Scientists from the Jagiellonian University are also looking for effective methods to fight the coronavirus. Among them, there is Prof. Krzysztof Pyrć, head of the Laboratory of Virology at the Małopolska Centre of Biotechnology of the Jagiellonian University and winner of the START and POWROTY/HOMING programs financed by FNP. In the Krakow-based center, Pyrć is guiding research into how the infection occurs, what determines the pathogenicity of the coronavirus in the early stages of the infection, and how the virus replicates itself and enters organs. The Polish Ministry of Science and Higher Education donated PLN 25 million to the Center of Biotechnology to support Pyrć’s virological research. The scientists want to use the results of their analyses to create a fast and effective coronavirus detection test for use outside of the laboratory.

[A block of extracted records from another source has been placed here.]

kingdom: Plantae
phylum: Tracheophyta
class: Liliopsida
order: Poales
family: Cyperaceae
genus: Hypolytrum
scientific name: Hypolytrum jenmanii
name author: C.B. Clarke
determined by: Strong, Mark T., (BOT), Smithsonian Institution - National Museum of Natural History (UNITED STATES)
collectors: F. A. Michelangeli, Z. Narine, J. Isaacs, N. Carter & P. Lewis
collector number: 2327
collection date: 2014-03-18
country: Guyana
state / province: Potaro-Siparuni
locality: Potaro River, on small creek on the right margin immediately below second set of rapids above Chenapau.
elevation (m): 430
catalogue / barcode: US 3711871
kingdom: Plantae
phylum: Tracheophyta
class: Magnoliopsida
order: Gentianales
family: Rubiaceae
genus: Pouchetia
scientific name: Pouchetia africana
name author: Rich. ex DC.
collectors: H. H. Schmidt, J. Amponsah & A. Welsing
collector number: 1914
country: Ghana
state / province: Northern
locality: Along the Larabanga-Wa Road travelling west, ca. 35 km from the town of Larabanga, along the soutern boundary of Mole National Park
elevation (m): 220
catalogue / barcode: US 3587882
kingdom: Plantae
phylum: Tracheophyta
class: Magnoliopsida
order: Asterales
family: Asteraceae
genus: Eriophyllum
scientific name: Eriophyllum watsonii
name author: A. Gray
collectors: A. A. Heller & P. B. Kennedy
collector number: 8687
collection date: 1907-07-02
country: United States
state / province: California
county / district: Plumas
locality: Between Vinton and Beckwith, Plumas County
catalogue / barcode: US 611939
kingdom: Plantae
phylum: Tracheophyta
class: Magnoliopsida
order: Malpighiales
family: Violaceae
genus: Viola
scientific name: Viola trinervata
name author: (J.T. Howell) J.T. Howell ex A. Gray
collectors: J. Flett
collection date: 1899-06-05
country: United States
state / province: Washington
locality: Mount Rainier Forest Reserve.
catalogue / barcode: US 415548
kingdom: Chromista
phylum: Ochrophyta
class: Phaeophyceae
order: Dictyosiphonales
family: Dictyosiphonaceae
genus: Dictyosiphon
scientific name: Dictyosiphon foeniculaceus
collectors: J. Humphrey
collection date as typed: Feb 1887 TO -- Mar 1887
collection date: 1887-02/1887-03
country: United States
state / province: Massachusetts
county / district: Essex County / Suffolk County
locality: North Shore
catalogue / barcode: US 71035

To this end, the scientists have begun to cooperate with the company SensDx, founded by Dawid Nidzworski, Ph.D. Eng., winner of the START, IMPULS, and VENTURES programs by FNP. The company has already developed many effective, fast, and easy-to-use tests for detecting pathogens of specific diseases, including a test for influenza virus detection. Now, Nidzworski wants to use the knowledge and experience of his company to create an accurate, fast, and sensitive coronavirus test that would allow for a quick overview in places where full diagnostics are not possible, such as airports.
The winners of the TEAM program by FNP – Prof. Jacek Jemielity from the University of Warsaw and Prof. Jakub Gołąb from the Medical University of Warsaw – have already begun to work on a new type of RNA vaccine against the COVID-19 virus. Their research will be based on the unique technology of producing stable mRNA molecules, developed by Prof. Jemielity and his team.
Marcin Nowotny, Ph.D., from the International Institute of Molecular and Cell Biology and winner of the TEAM program by FNP, will also participate in the search for an effective COVID-19 drug. He was awarded a EUR 3 million Exscalate4CoV grant from the Horizon 2020 program and will conduct his research with 17 partners from top European institutions.
From Friday, March 20, the company Warsaw Genomics, founded by Prof. Krystian Jażdżewski (TEAM program winner) and Anna Wójcicka, Ph.D. (TEAM-TECH program winner), conducts molecular diagnostic tests for SARS-CoV-19 in its laboratories. The Warsaw-based company has the technical capacity and expertise to analyze 1,000 samples per day with the RT_PCR METHOD, as recommended by the World Health Organization (WHO).
Paweł Soluch, Ph.D., a neuropsychologist from the Medical University of Warsaw, scholarship holder of the FOCUS program by the Foundation for Polish Science (FNP) and founder of the company Neuro Device, co-initiated the campaign #DawkaWsparcia (a dose of support). The project aims to provide psychological assistance to healthcare professionals, who are on the front line in the fight against the coronavirus. The campaign founders seek psychologists, therapists, and mental health coaches who can now offer their knowledge, experience, and time. They should be ready to create a support network for those in need and volunteer to talk to them in difficult moments.
We keep our fingers crossed for the success of their research!